Besides, these days many advertisers are choosing to look beyond mere audience delivery as justification for their buys.  Amazon is promising additional proprietary insights and data to its partners, and with sources such as unconnected screens and businesses which will be showcasing Prime’s coverage via DIRECTV, the number of viewers they will eventually–and privately–report will likely exceed anything that is released by even the most prudent pundits.

And, sadly, many of the watchdogs that caught Yahoo! in their exaggerations of 2015 are no longer actively working for the competitors and outlets that held them–and, ultimately, CEO Mayer–accountable.

All indications are tonight’s game should be well received, both technically and critically.  The production team, largely the Emmy-winners that have produced the number one program in television, NBC’s SUNDAY NIGHT FOOTBALL, is top-notch; two dozen HD cameras will be in force.  Al Michaels’ familiar nuanced play-by-play, versus the screaming Kevin Harlan that broadcast that Bills-Jags game, will be welcomed.

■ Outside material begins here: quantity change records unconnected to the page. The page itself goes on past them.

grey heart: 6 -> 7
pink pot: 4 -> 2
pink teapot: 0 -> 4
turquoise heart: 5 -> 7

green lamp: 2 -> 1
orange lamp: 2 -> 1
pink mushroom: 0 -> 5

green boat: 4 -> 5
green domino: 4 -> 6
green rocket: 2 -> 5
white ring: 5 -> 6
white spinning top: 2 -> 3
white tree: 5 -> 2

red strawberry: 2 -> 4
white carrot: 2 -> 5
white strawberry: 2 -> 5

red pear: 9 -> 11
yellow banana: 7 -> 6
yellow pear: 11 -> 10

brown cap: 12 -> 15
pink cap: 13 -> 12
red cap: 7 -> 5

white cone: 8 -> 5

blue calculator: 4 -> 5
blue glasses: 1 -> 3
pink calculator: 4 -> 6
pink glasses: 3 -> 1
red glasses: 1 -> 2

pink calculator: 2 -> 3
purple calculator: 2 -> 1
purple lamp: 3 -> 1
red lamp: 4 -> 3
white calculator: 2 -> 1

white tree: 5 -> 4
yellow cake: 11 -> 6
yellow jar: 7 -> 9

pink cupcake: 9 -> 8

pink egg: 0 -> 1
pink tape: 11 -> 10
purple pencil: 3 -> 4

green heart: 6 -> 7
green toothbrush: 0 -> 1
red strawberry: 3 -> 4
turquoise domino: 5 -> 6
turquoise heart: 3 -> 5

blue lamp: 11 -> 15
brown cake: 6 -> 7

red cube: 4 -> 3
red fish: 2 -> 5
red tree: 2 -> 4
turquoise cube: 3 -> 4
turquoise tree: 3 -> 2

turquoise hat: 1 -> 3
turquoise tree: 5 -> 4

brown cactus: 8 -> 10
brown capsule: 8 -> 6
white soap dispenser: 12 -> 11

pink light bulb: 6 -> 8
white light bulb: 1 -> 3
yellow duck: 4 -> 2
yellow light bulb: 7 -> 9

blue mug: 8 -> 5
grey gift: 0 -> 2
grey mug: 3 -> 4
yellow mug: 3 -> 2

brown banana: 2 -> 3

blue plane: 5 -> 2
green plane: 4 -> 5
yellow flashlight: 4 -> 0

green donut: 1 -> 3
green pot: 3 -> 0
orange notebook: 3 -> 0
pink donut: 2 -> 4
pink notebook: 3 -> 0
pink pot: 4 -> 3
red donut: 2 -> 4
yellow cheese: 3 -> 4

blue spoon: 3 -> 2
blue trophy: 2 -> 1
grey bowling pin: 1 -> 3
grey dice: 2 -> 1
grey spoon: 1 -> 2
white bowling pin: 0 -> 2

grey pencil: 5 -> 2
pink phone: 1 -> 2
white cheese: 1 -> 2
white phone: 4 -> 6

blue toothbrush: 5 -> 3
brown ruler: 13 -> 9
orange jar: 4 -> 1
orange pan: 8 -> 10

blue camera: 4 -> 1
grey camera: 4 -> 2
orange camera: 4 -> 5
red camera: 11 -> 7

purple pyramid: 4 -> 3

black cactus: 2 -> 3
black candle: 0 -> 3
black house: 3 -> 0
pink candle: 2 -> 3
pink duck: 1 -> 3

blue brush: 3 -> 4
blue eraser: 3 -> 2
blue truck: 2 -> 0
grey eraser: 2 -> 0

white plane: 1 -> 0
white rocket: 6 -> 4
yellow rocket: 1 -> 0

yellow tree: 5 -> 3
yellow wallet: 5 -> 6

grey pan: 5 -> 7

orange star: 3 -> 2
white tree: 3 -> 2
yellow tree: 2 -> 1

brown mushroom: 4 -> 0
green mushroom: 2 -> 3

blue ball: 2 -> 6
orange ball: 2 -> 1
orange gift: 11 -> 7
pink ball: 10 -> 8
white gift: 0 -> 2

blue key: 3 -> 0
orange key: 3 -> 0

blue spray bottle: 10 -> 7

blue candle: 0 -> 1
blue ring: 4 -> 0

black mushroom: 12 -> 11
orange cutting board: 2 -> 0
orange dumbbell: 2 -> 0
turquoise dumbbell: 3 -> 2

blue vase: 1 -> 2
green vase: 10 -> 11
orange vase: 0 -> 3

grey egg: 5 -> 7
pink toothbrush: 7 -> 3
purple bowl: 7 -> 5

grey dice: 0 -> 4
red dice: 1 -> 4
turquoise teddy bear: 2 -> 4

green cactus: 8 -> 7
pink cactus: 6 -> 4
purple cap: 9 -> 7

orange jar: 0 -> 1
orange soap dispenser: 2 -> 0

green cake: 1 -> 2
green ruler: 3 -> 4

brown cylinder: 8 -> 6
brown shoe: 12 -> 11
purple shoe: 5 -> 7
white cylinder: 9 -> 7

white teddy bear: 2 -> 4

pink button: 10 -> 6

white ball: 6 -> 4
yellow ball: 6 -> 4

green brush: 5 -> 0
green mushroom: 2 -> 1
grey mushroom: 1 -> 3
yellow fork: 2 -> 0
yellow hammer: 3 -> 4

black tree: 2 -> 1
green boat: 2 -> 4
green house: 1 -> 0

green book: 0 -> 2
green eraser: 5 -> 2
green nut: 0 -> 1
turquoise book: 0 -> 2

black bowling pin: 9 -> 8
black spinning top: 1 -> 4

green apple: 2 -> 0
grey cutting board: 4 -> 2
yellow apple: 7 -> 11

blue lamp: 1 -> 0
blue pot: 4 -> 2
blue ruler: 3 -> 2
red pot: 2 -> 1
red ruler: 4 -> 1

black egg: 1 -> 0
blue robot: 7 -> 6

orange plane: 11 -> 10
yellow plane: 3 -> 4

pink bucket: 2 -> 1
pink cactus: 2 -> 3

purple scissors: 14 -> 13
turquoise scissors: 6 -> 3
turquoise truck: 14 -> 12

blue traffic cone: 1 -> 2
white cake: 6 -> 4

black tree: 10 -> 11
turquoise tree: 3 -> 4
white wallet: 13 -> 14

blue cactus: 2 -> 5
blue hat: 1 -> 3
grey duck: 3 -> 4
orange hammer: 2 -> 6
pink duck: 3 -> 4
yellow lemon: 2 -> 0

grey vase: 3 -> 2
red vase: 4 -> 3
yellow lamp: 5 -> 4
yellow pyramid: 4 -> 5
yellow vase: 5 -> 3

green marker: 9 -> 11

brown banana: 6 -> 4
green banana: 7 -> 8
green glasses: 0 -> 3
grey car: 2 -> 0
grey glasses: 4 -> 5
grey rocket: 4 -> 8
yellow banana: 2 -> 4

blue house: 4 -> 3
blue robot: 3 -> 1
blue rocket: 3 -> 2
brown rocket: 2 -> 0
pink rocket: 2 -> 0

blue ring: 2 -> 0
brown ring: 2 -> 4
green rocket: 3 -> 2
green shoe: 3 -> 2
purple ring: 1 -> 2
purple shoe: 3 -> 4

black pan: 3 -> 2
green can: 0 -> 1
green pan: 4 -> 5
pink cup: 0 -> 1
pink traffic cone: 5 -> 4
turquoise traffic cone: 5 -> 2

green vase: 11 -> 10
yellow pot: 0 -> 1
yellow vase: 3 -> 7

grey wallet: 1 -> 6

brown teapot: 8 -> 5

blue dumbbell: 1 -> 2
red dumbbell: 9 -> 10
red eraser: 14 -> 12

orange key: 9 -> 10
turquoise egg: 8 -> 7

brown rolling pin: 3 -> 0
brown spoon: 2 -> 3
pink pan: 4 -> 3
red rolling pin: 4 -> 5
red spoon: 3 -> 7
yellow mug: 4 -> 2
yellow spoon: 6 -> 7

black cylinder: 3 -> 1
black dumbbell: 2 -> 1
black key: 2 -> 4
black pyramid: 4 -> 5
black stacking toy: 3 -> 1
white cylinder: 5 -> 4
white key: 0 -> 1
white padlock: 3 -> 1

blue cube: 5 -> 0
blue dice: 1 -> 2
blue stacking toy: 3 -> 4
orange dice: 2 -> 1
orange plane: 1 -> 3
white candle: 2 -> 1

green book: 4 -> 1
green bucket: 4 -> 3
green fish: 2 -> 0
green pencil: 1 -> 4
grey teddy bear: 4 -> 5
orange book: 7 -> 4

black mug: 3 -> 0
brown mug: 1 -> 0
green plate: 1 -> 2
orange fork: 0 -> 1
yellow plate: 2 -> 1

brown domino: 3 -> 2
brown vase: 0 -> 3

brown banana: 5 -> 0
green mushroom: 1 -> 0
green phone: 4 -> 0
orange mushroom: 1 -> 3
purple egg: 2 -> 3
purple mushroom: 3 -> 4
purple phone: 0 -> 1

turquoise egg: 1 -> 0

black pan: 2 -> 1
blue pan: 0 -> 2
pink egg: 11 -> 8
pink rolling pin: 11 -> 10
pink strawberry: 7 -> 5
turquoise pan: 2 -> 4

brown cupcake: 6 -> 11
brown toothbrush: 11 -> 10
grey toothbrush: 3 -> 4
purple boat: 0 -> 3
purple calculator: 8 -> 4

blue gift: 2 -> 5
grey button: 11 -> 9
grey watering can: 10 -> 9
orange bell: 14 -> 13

I’m loath to bet this game, and besides, I’m in nowhere near the financial shape of Marissa Mayer now or then.  But if I could make a wager, I’ll bet Prime Video’s Mike Hopkins will look far better tomorrow morning than Mayer and her team did seven Octobers ago.  And I’m pretty sure they’ll report their performance more transparently and accurately.

At least I hope they will.   They’re anything but yahoos.